The term “or combinations thereof’ as used herein refers to all permutations and combinations of the listed items preceding the term. For example, “A, B, C, or combinations thereof’ is intended to include at least one of: A, B, C, AB, AC, BC, or ABC, and if order is important in a particular context, also BA, CA, CB, CBA, BCA, ACB, BAC, or CAB. Continuing with this example, expressly included are combinations that contain repeats of one or more item or term, such as BB, AAA, MB, BBC, AAABCCCC, CBBAAA, CABABB, and so forth. The skilled artisan will understand that typically there is no limit on the number of items or terms in any combination, unless otherwise apparent from the context.

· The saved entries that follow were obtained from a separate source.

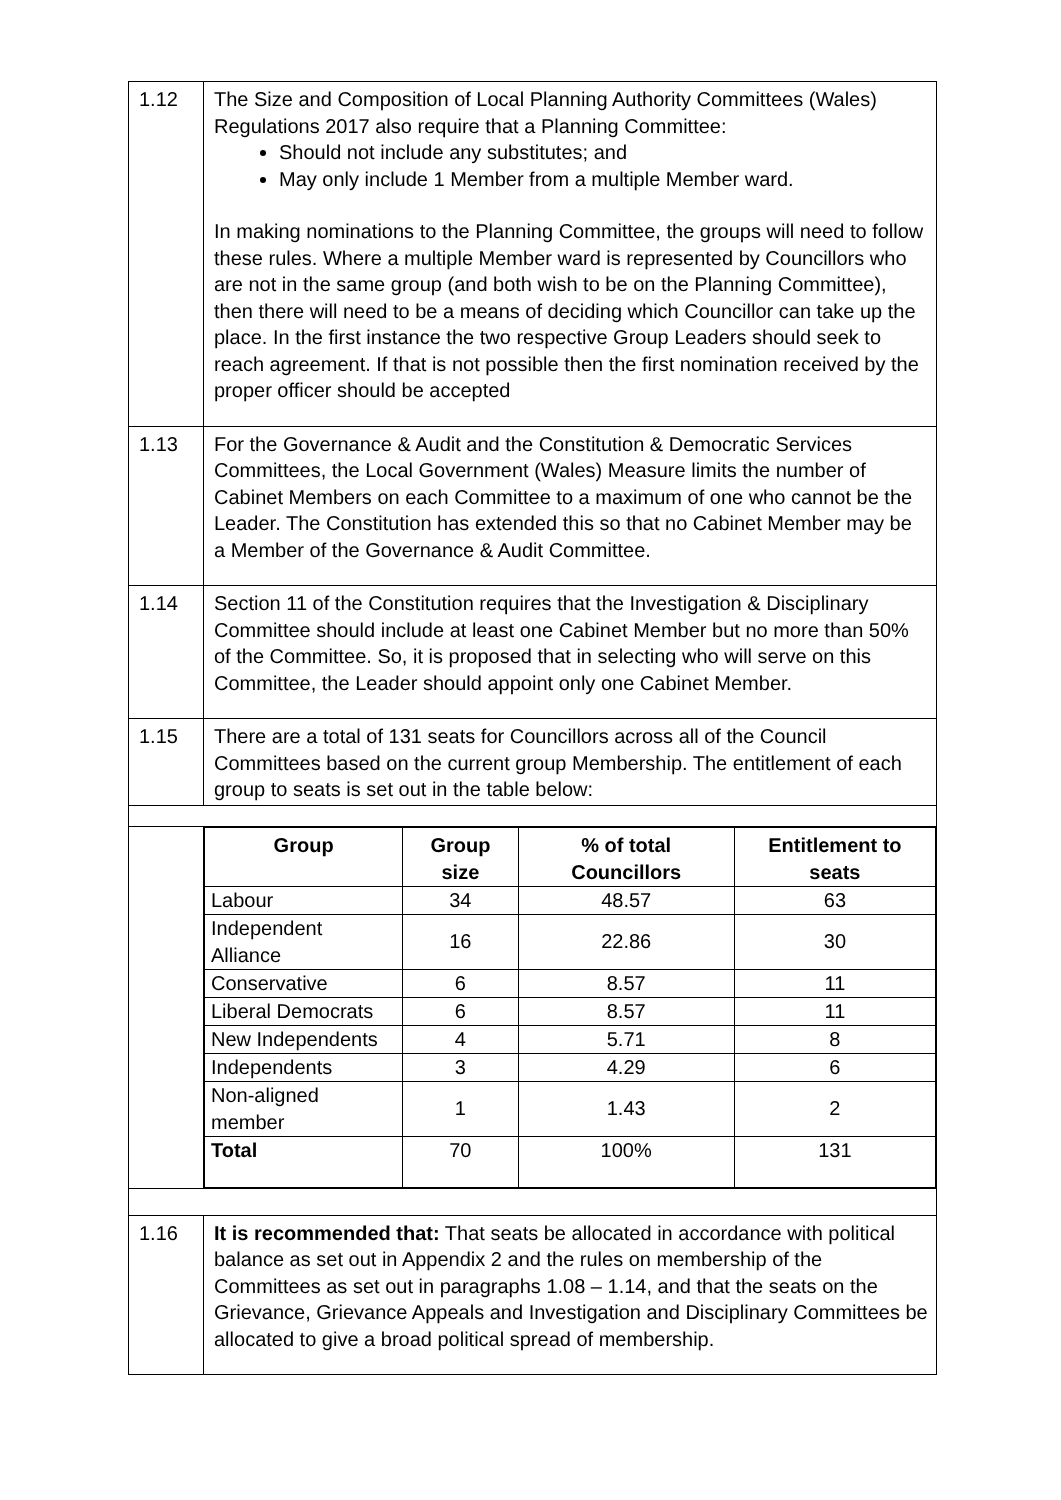| 1.12 | The Size and Composition of Local Planning Authority Committees (Wales) Regulations 2017 also require that a Planning Committee: Should not include any substitutes; and May only include 1 Member from a multiple Member ward. In making nominations to the Planning Committee, the groups will need to follow these rules. Where a multiple Member ward is represented by Councillors who are not in the same group (and both wish to be on the Planning Committee), then there will need to be a means of deciding which Councillor can take up the place. In the first instance the two respective Group Leaders should seek to reach agreement. If that is not possible then the first nomination received by the proper officer should be accepted |
| 1.13 | For the Governance & Audit and the Constitution & Democratic Services Committees, the Local Government (Wales) Measure limits the number of Cabinet Members on each Committee to a maximum of one who cannot be the Leader. The Constitution has extended this so that no Cabinet Member may be a Member of the Governance & Audit Committee. |
| 1.14 | Section 11 of the Constitution requires that the Investigation & Disciplinary Committee should include at least one Cabinet Member but no more than 50% of the Committee. So, it is proposed that in selecting who will serve on this Committee, the Leader should appoint only one Cabinet Member. |
| 1.15 | There are a total of 131 seats for Councillors across all of the Council Committees based on the current group Membership. The entitlement of each group to seats is set out in the table below: |
| | / Group / Group size / % of total Councillors / Entitlement to seats / / --- / --- / --- / --- / / Labour / 34 / 48.57 / 63 / / Independent Alliance / 16 / 22.86 / 30 / / Conservative / 6 / 8.57 / 11 / / Liberal Democrats / 6 / 8.57 / 11 / / New Independents / 4 / 5.71 / 8 / / Independents / 3 / 4.29 / 6 / / Non-aligned member / 1 / 1.43 / 2 / / Total / 70 / 100% / 131 / |
| 1.16 | It is recommended that: That seats be allocated in accordance with political balance as set out in Appendix 2 and the rules on membership of the Committees as set out in paragraphs 1.08 – 1.14, and that the seats on the Grievance, Grievance Appeals and Investigation and Disciplinary Committees be allocated to give a broad political spread of membership. |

All of the compositions and/or methods disclosed and claimed herein can be made and executed without undue experimentation in light of the present disclosure. While the compositions and methods of this invention have been described in terms of preferred embodiments, it will be apparent to those of skill in the art that variations may be applied to the compositions and/or methods and in the steps or in the sequence of steps of the method described herein without departing from the concept, spirit and scope of the invention. All such similar substitutes and modifications apparent to those skilled in the art are deemed to be within the spirit, scope and concept of the invention as defined by the appended claims.